Due Date: 11/13 at midnight
Implement the following approaches and compare their performance:
- CPU Reduction
- take various operators (sum, product, min, max)
- GPU Reduction
- shared memory
- multi-kernel, handle arrays > 2x shared mem size (> 2048)
- GPU Reduction w/ less Thread Divergence
- CPU Histogram
- GPU Histogram - non-strided
- GPU Histogram - strided
For both algorithms you should collect timing data and analyze the results for increasing array sizes. That is, at what point does each optimization pay off? You only need to compare within an algorithms (1 v 2 v 3) and not across.

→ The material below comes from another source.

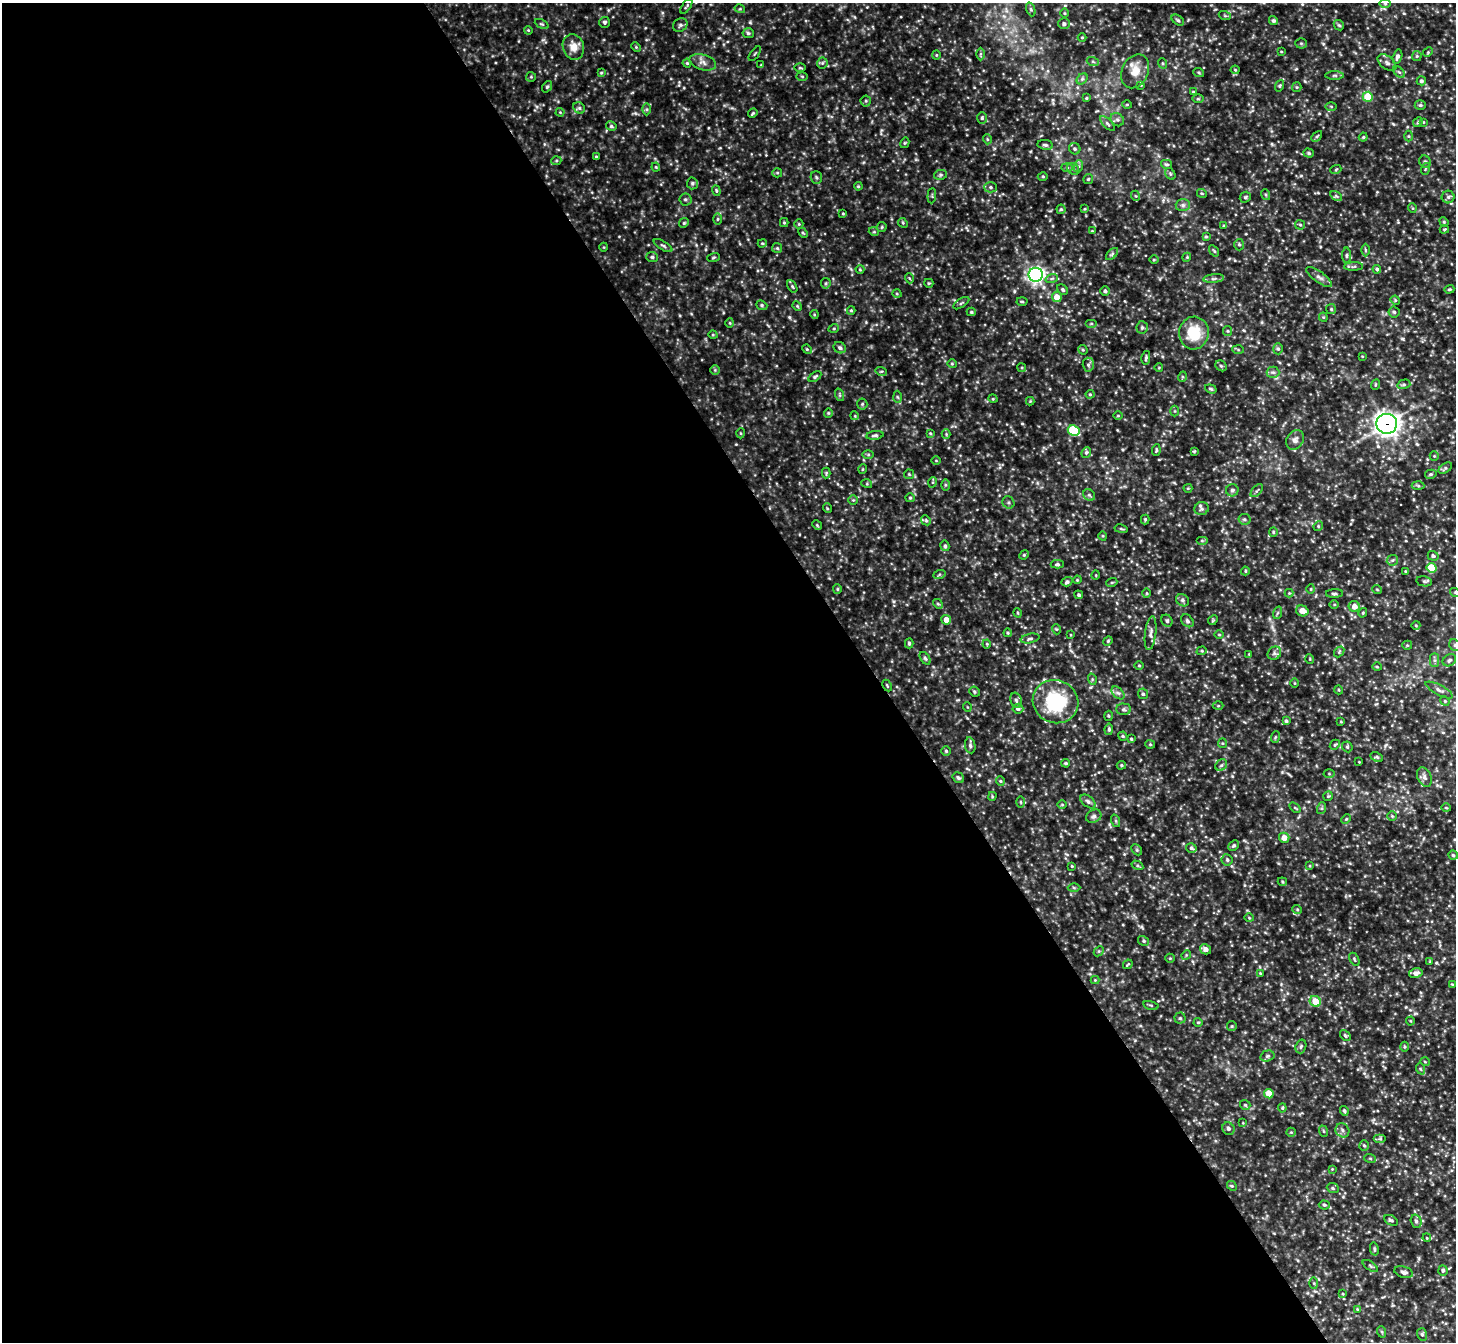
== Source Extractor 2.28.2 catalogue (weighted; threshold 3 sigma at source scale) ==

- What went well with this assignment?
- What was difficult?
- How would you approach differently?
- Anything else you want me to know?
[ ] Code (1-6) [ ] Performance (table, graph) [ ] Reflection [ ] Peer feedback
If you encounter errors, I recommend two approahces:
-
Adding print statements both inside your kernel function as well as outside. This can include:
printf("%s\n", cudaGetErrorString(cudaGetLastError()));
to catch any cuda errors. -
You can check to make sure that you code is not accessing unallocated memory by utilizing NVIDIA's memory sanitizer tool. You can run it ok
keroppi
using the following line.compute-sanitizer --tool memcheck ./your_cuda_executable_not_source
To update this assignment as changes are made, a new PR will be generated. You can find the tab here. On that page you can merge the pull request to get the update instructions. This may invovle rebasing or merging your contributions, reach out if you need help with this.
After the assignment is due, you will be randomly assigned to review another student's submission. This will be as a pull request (PR). One is already opened by default (PR #1) so you can leave your comments there. You should look at the results, explanations, code, etc for understandability, readability, style, etc and provide any constructive or positive insights. This peer feedback is due one week after the assignment closes.
- Calculate occupancy (see old calculators)
- 2 v 3
- 5 v 6
- Implement histogram on GPU without atomics; is it faster?